## [Problem statement]
Show every line from the entries that follow which holds the word "Polityka".

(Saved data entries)
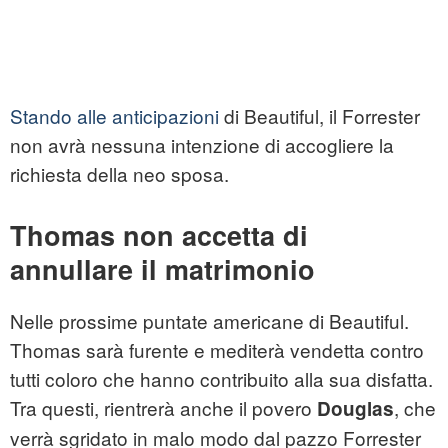
Stando alle anticipazioni
di Beautiful, il Forrester
non avrà nessuna intenzione di accogliere la
richiesta della neo sposa.
Thomas non accetta di
annullare il matrimonio
Nelle prossime puntate americane di Beautiful.
Thomas sarà furente e mediterà vendetta contro
tutti coloro che hanno contribuito alla sua disfatta.
Tra questi, rientrerà anche il povero
, che
Douglas
verrà sgridato in malo modo dal pazzo Forrester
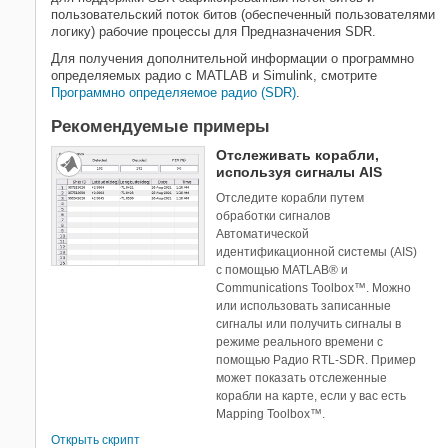
пользовательский поток битов (обеспеченный пользователями
логику) рабочие процессы для Предназначения SDR.
Для получения дополнительной информации о программно
определяемых радио с MATLAB и Simulink, смотрите
Программно определяемое радио (SDR)
.
Рекомендуемые примеры
Отслеживать корабли,
используя сигналы AIS
Отследите корабли путем
обработки сигналов
Автоматической
идентификационной системы (AIS)
с помощью MATLAB® и
Communications Toolbox™. Можно
или использовать записанные
сигналы или получить сигналы в
режиме реального времени с
помощью Радио RTL-SDR. Пример
может показать отслеженные
корабли на карте, если у вас есть
Mapping Toolbox™.
Открыть скрипт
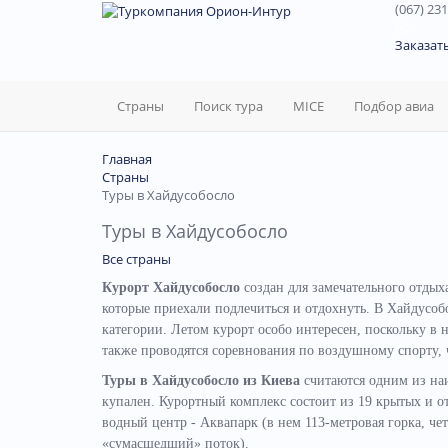
(067) 231
60
Заказат
Страны
Поиск тура
MICE
Подбор авиа
Главная
Страны
Туры в Хайдусобосло
Туры в Хайдусобосло
Все страны
Курорт Хайдусобосло
создан для замечательного отдых
которые приехали подлечиться и отдохнуть. В Хайдусобо
категории. Летом курорт особо интересен, поскольку в 
также проводятся соревнования по воздушному спорту, 
Туры в Хайдусобосло из Киева
считаются одним из наи
купален. Курортный комплекс состоит из 19 крытых и о
водный центр - Аквапарк (в нем 113-метровая горка, че
«сумасшедший» поток).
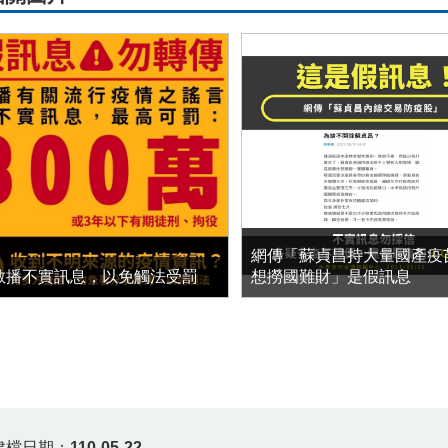
網傳「蘇貞昌持大量國產疫
散播不實訊息，以免觸法受罰
想撈國難財」是假訊息
建檔日期：
110-05-22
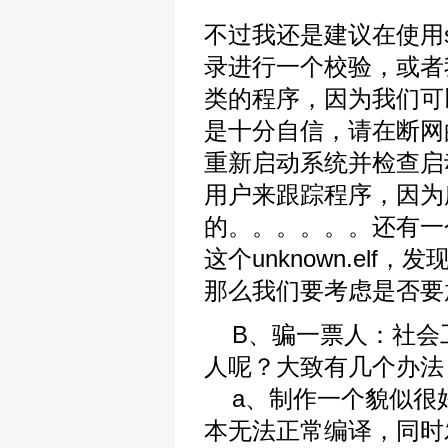
不过我还是建议在使用st
录进行一个校验，或者我们
类的程序，因为我们可
是十分自信，请在断网的
重新启动系统并检查启
用户来跟踪程序，因为所
的。。。。。。还有一个
这个unknown.el
那么我们要考虑是否要
B、骗一票人：社会
人呢？大致有几个办法
a、制作一个貌似很
本无法正常编译，同时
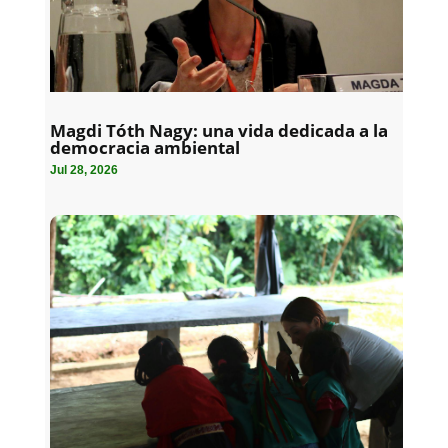
Magdi Tóth Nagy: una vida dedicada a la
democracia ambiental
Jul 28, 2026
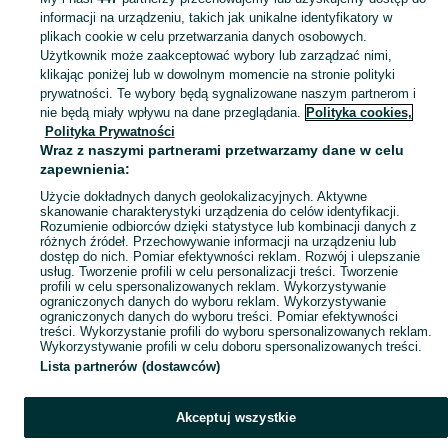
informacji na urządzeniu, takich jak unikalne identyfikatory w
Skorzystaj z największego serwisu ogłoszeniowego - Sady i okolice! Kupuj to, czego pragniesz i sprzedawaj to, czego już nie potrzebujesz!
Zobacz Więc
plikach cookie w celu przetwarzania danych osobowych.
Użytkownik może zaakceptować wybory lub zarządzać nimi,
klikając poniżej lub w dowolnym momencie na stronie polityki
Mapa kategorii
prywatności. Te wybory będą sygnalizowane naszym partnerom i
Mapa miejscowości
nie będą miały wpływu na dane przeglądania.
Polityka cookies,
Mapa ministron
Polityka Prywatności
Wraz z naszymi partnerami przetwarzamy dane w celu
Popularne wyszukiwania
zapewnienia:
Użycie dokładnych danych geolokalizacyjnych. Aktywne
skanowanie charakterystyki urządzenia do celów identyfikacji.
Rozumienie odbiorców dzięki statystyce lub kombinacji danych z
różnych źródeł. Przechowywanie informacji na urządzeniu lub
dostęp do nich. Pomiar efektywności reklam. Rozwój i ulepszanie
usług. Tworzenie profili w celu personalizacji treści. Tworzenie
profili w celu spersonalizowanych reklam. Wykorzystywanie
ograniczonych danych do wyboru reklam. Wykorzystywanie
ograniczonych danych do wyboru treści. Pomiar efektywności
treści. Wykorzystanie profili do wyboru spersonalizowanych reklam.
Wykorzystywanie profili w celu doboru spersonalizowanych treści.
Lista partnerów (dostawców)
Akceptuj wszystkie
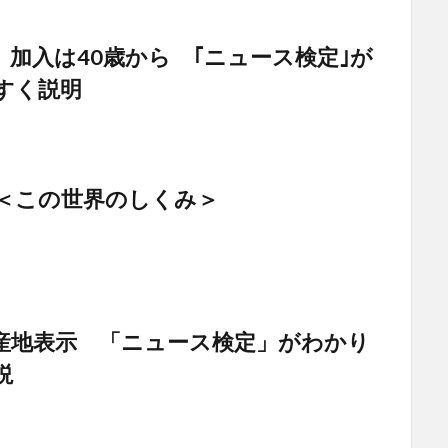
 加入は40歳から ｢ニュース検定｣が
すく説明
 ＜この世界のしくみ＞
産地表示 「ニュース検定」がわかり
説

## [Solution for this problem]
Polityka cookies,
Polityka Prywatności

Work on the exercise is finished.